Еще до восхода солнца, в неприветливом утреннем полумраке, Никита Кириллович проводил Машу до трактовой дороги. Они обменялись крепким рукопожатием, и Маша взглянула в глаза Никиты Кирилловича так глубоко, что опять забыла обо всем, кроме него. И он ответил ей долгим молчаливым взглядом. Но она не разгадала, что сказали его глаза.

Глава четырнадцатая

Отсверкал свежей зеленью капризный молодой май, промелькнул душистый, цветастый июнь, и наступила знойная середина лета – июль, пора созревания.

После экзаменов Саня уезжала на рудник. Вслед за ней на все лето к дедушке на пасеку собирался Федя.

Для того, кто жаждет встреч, два километра не расстояние, и потому прощались они спокойно, уверенные в том, что лето проведут вместе. Оба были в отличном настроении. Экзаменационная сессия прошла хорошо, дела шли успешно. И все это светлое, радостное еще ярче освещалось большой первой любовью.

– Ну, Санюшка, звонок! Жди меня послезавтра, – сказал Федя, спускаясь с лестницы зеленого, горячего от солнца вагона. Стоя на земле, он любовался светлым сиянием ее волос, ласковыми глазами, издали почти темными от больших зрачков, и тонкими, чуть тронутыми загаром руками.

И все же, когда поезд, набирая скорость, стал уходить и уходить вдаль, сердце дрогнуло и сжалось у Феди оттого, что в городе в этот день не будет Сани.

Он перепрыгнул через рельсы и в раздумье направился к зданию вокзала.

В воздухе зашипело, защелкало, и шепелявый голос сказал из репродуктора:

– Граждане пассажиры! На первый путь прибывает поезд номер сорок два. Поезд следует Москва – Владивосток.

Федя остановился на перроне около пышной, многоцветной клумбы и решил дождаться прихода поезда. Он любил вокзальную суету и всегда с интересом наблюдал за людьми, выходящими из вагонов. Он никогда еще далеко не ездил, и пассажиры из Москвы, Ленинграда, Киева, казалось, привозили с собой частичку того неизвестного, что лежало за тысячи километров. Вдали по голубому небу растекалась дымовая полоска, и сейчас же из-за депо показался паровоз. За ним весело и легко катились широкие зеленоватые вагоны, поблескивая металлическими креплениями и солнцем, множество раз отраженным в стеклянных квадратах окон.

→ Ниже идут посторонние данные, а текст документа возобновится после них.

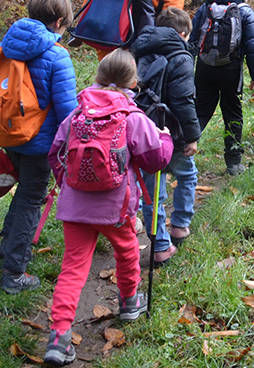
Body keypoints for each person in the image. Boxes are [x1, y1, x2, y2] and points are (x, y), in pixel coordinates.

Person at [42, 49, 173, 367]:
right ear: (133, 82)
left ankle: (59, 337)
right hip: (116, 207)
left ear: (98, 78)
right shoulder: (133, 118)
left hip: (75, 207)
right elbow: (156, 159)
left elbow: (56, 153)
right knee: (127, 252)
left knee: (72, 269)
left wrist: (70, 184)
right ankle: (130, 303)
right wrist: (166, 138)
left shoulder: (76, 114)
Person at [0, 0, 78, 294]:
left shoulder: (5, 47)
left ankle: (6, 244)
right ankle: (14, 272)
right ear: (58, 22)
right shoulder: (57, 55)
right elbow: (68, 110)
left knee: (23, 191)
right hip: (40, 144)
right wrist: (72, 143)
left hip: (7, 136)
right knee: (31, 198)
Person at [131, 6, 200, 266]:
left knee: (153, 188)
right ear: (182, 33)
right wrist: (192, 136)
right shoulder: (180, 57)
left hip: (143, 132)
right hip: (171, 132)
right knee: (187, 174)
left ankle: (159, 245)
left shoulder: (138, 50)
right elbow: (183, 101)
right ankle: (180, 225)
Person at [190, 0, 254, 176]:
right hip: (231, 69)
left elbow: (193, 39)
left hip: (203, 66)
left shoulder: (205, 7)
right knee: (233, 114)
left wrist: (187, 66)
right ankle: (233, 163)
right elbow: (253, 45)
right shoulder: (245, 11)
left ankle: (181, 153)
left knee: (200, 110)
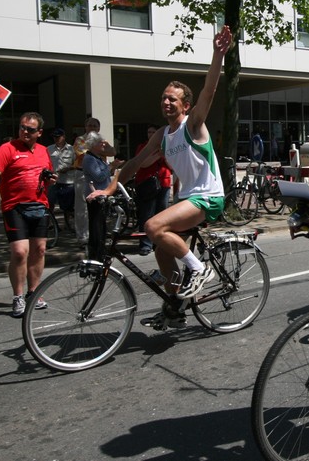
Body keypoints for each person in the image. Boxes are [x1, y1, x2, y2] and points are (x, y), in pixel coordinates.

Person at [88, 25, 232, 329]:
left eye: (173, 99)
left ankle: (199, 269)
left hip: (208, 197)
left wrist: (218, 55)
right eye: (164, 98)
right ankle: (175, 306)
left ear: (185, 106)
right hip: (187, 198)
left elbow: (209, 91)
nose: (166, 102)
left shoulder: (192, 125)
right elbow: (135, 163)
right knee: (160, 247)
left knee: (153, 225)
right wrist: (110, 189)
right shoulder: (164, 135)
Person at [0, 112, 55, 318]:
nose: (24, 131)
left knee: (39, 250)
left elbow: (47, 176)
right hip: (15, 207)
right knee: (20, 252)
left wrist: (50, 180)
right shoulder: (8, 148)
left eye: (30, 129)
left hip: (39, 206)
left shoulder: (43, 150)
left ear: (39, 132)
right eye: (22, 127)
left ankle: (34, 292)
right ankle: (18, 296)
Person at [73, 117, 117, 247]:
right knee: (82, 207)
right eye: (90, 125)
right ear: (85, 127)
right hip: (83, 175)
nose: (92, 128)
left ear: (99, 128)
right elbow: (83, 153)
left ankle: (98, 235)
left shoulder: (101, 139)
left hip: (101, 173)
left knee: (99, 206)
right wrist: (102, 151)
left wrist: (101, 150)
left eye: (95, 126)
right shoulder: (80, 140)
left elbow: (113, 151)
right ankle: (83, 237)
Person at [133, 125, 172, 256]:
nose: (151, 134)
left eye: (153, 132)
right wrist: (158, 154)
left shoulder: (167, 146)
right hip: (147, 183)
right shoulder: (143, 147)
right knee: (147, 214)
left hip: (164, 183)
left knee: (161, 215)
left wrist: (164, 154)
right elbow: (143, 163)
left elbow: (172, 165)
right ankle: (146, 244)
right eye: (149, 132)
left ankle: (159, 243)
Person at [46, 128, 76, 230]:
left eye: (58, 137)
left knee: (67, 205)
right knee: (50, 202)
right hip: (53, 181)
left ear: (64, 137)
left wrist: (68, 168)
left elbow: (77, 164)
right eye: (54, 137)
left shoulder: (72, 149)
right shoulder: (49, 149)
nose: (56, 139)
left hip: (68, 180)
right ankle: (51, 223)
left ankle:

Поезд остановился. На мгновение стало тихо, а затем воздух наполнился шумом, говором, визгом тележек, нагруженных тюками и ящиками. Перрон наводнился людьми. Одни торопились на посадку, другие выбегали из вагонов в ресторан, за кипятком и просто на прогулку.

Неожиданно в толпе людей Федя увидел похудевшего и оживленного Игоря Пересветова. Он почти волоком тащил по асфальту тяжелый чемодан.

– Гей, дружище! – крикнул Федя и бросился к нему.

Друзья, не замечая никого и ничего, обнимались, хлопали друг друга по плечам, по спинам и хохотали до слез.

Федю поразила перемена во внешности Игоря. Он раздался в плечах, лицо удлинилось, стало строже, над губой золотился пушок. И глаза, прежде чуть сонные, всегда немного прикрытые веками, будто глядящие только в себя, теперь смотрели открыто, с любопытством. Но что осталось в нем прежним и казалось Феде трогательно милым и детским – это те же чуть заметные веснушки на носу и стриженые волосы, такой же полувоенный костюм и сапоги, в которых Федя привык видеть его с детских лет.